• **Directive**: Scan the entries that follow and work out how many lines contain "Kramkowska". Give the number and nothing else.
Supplied records START
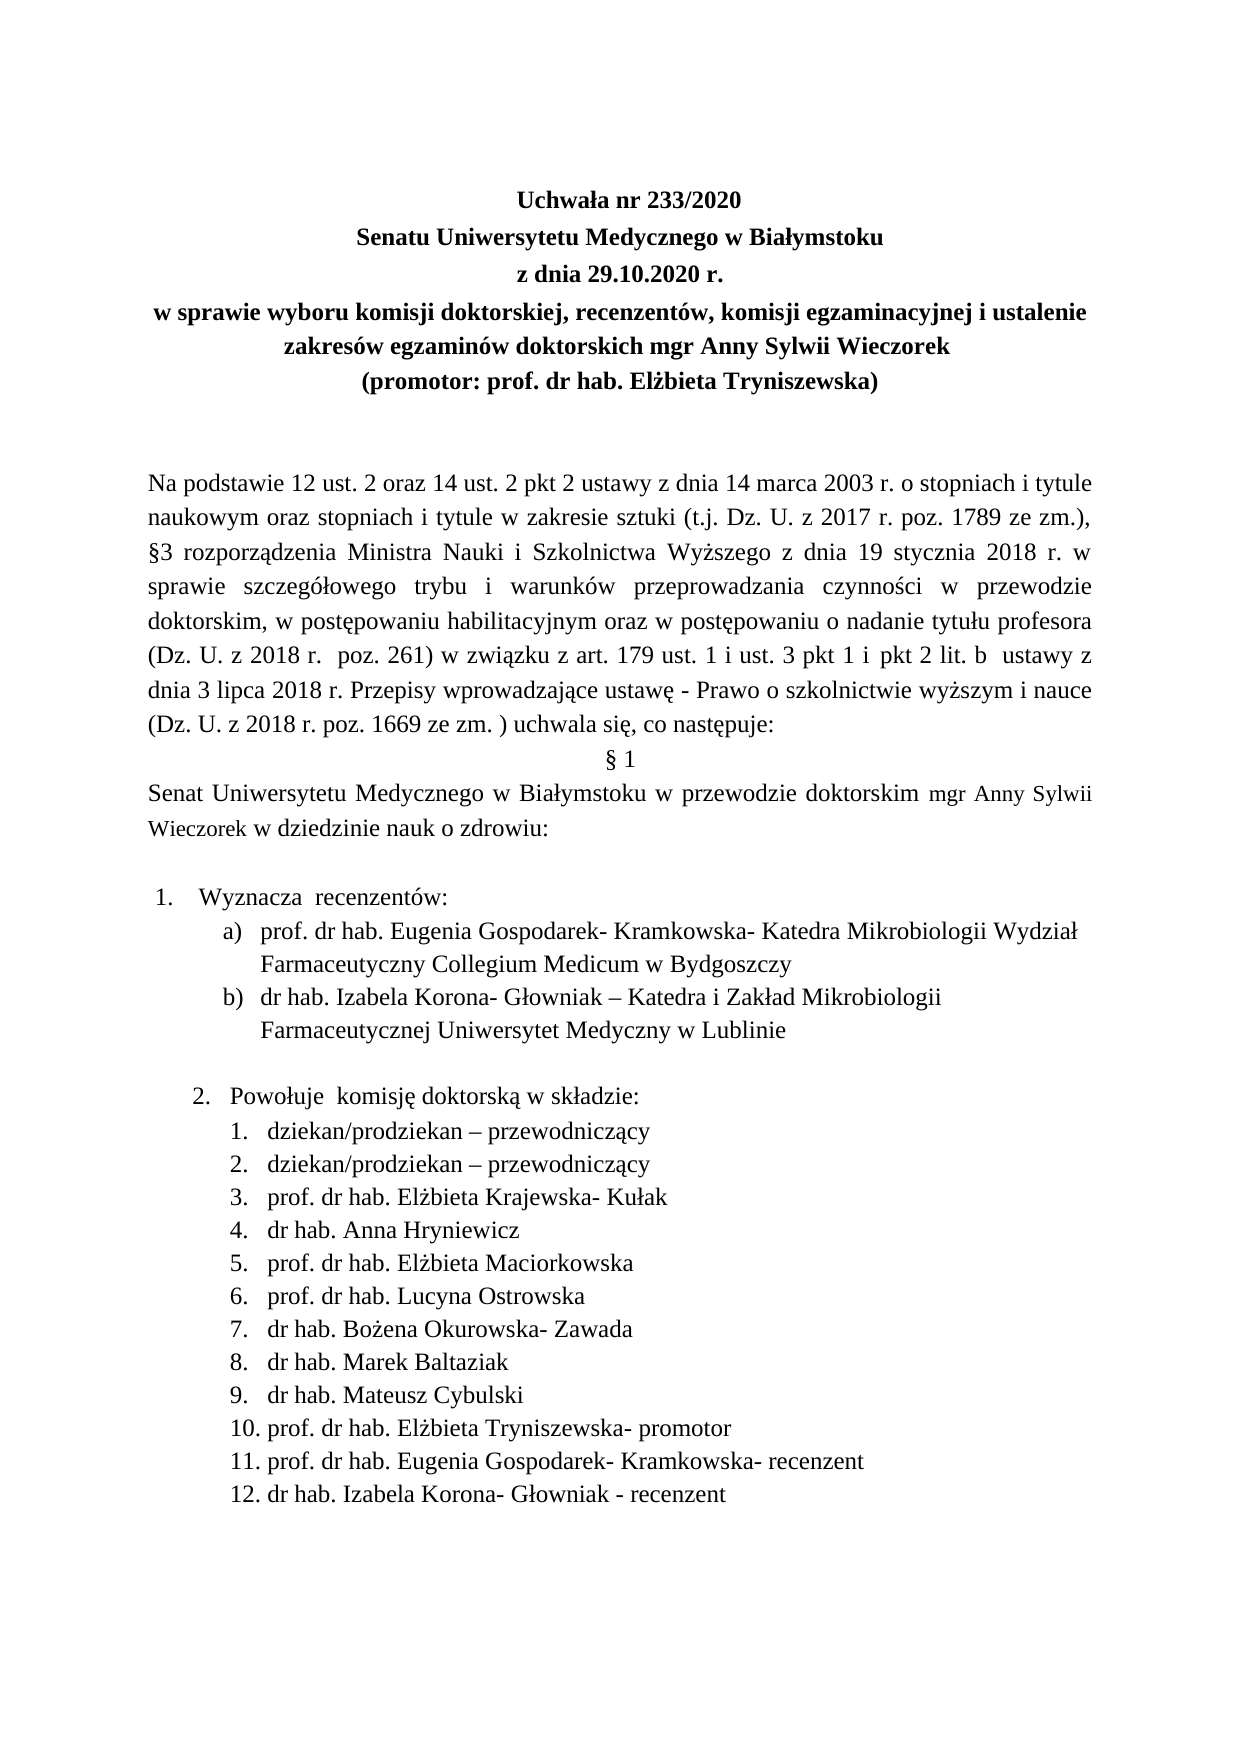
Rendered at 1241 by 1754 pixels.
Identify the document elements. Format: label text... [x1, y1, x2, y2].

text z dnia 29.10.2020 r. [148, 259, 1093, 288]
list Powołuje komisję doktorską w składzie: [192, 1081, 1093, 1110]
text § 1 [148, 744, 1093, 773]
list dr hab. Izabela Korona- Głowniak - recenzent [229, 1479, 1093, 1508]
text w sprawie wyboru komisji doktorskiej, recenzentów, komisji egzaminacyjnej i ustalenie zakresów egzaminów doktorskich mgr Anny Sylwii Wieczorek (promotor: prof. dr hab. Elżbieta Tryniszewska) [148, 297, 1093, 428]
list dr hab. Anna Hryniewicz [229, 1215, 1093, 1244]
text Senatu Uniwersytetu Medycznego w Białymstoku [148, 222, 1093, 251]
text Na podstawie 12 ust. 2 oraz 14 ust. 2 pkt 2 ustawy z dnia 14 marca 2003 r. o stopniach i tytule naukowym oraz stopniach i tytule w zakresie sztuki (t.j. Dz. U. z 2017 r. poz. 1789 ze zm.), §3 rozporządzenia Ministra Nauki i Szkolnictwa Wyższego z dnia 19 stycznia 2018 r. w sprawie szczegółowego trybu i warunków przeprowadzania czynności w przewodzie doktorskim, w postępowaniu habilitacyjnym oraz w postępowaniu o nadanie tytułu profesora (Dz. U. z 2018 r. poz. 261) w związku z art. 179 ust. 1 i ust. 3 pkt 1 i pkt 2 lit. b ustawy z dnia 3 lipca 2018 r. Przepisy wprowadzające ustawę - Prawo o szkolnictwie wyższym i nauce (Dz. U. z 2018 r. poz. 1669 ze zm. ) uchwala się, co następuje: [148, 468, 1093, 738]
list dziekan/prodziekan – przewodniczący [229, 1116, 1093, 1144]
text Senat Uniwersytetu Medycznego w Białymstoku w przewodzie doktorskim mgr Anny Sylwii Wieczorek w dziedzinie nauk o zdrowiu: [148, 778, 1093, 842]
list prof. dr hab. Elżbieta Maciorkowska [229, 1248, 1093, 1277]
list dziekan/prodziekan – przewodniczący [229, 1149, 1093, 1178]
list dr hab. Mateusz Cybulski [229, 1380, 1093, 1409]
list prof. dr hab. Elżbieta Krajewska- Kułak [229, 1182, 1093, 1211]
list prof. dr hab. Eugenia Gospodarek- Kramkowska- recenzent [229, 1446, 1093, 1475]
list prof. dr hab. Eugenia Gospodarek- Kramkowska- Katedra Mikrobiologii Wydział Farmaceutyczny Collegium Medicum w Bydgoszczy [223, 916, 1093, 978]
list prof. dr hab. Elżbieta Tryniszewska- promotor [229, 1413, 1093, 1442]
list Wyznacza recenzentów: [154, 882, 1093, 911]
list dr hab. Izabela Korona- Głowniak – Katedra i Zakład Mikrobiologii Farmaceutycznej Uniwersytet Medyczny w Lublinie [223, 982, 1093, 1044]
list dr hab. Marek Baltaziak [229, 1347, 1093, 1376]
list prof. dr hab. Lucyna Ostrowska [229, 1281, 1093, 1310]
text Uchwała nr 233/2020 [443, 185, 1093, 214]
list dr hab. Bożena Okurowska- Zawada [229, 1314, 1093, 1343]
Supplied records END
• **Your response**: 2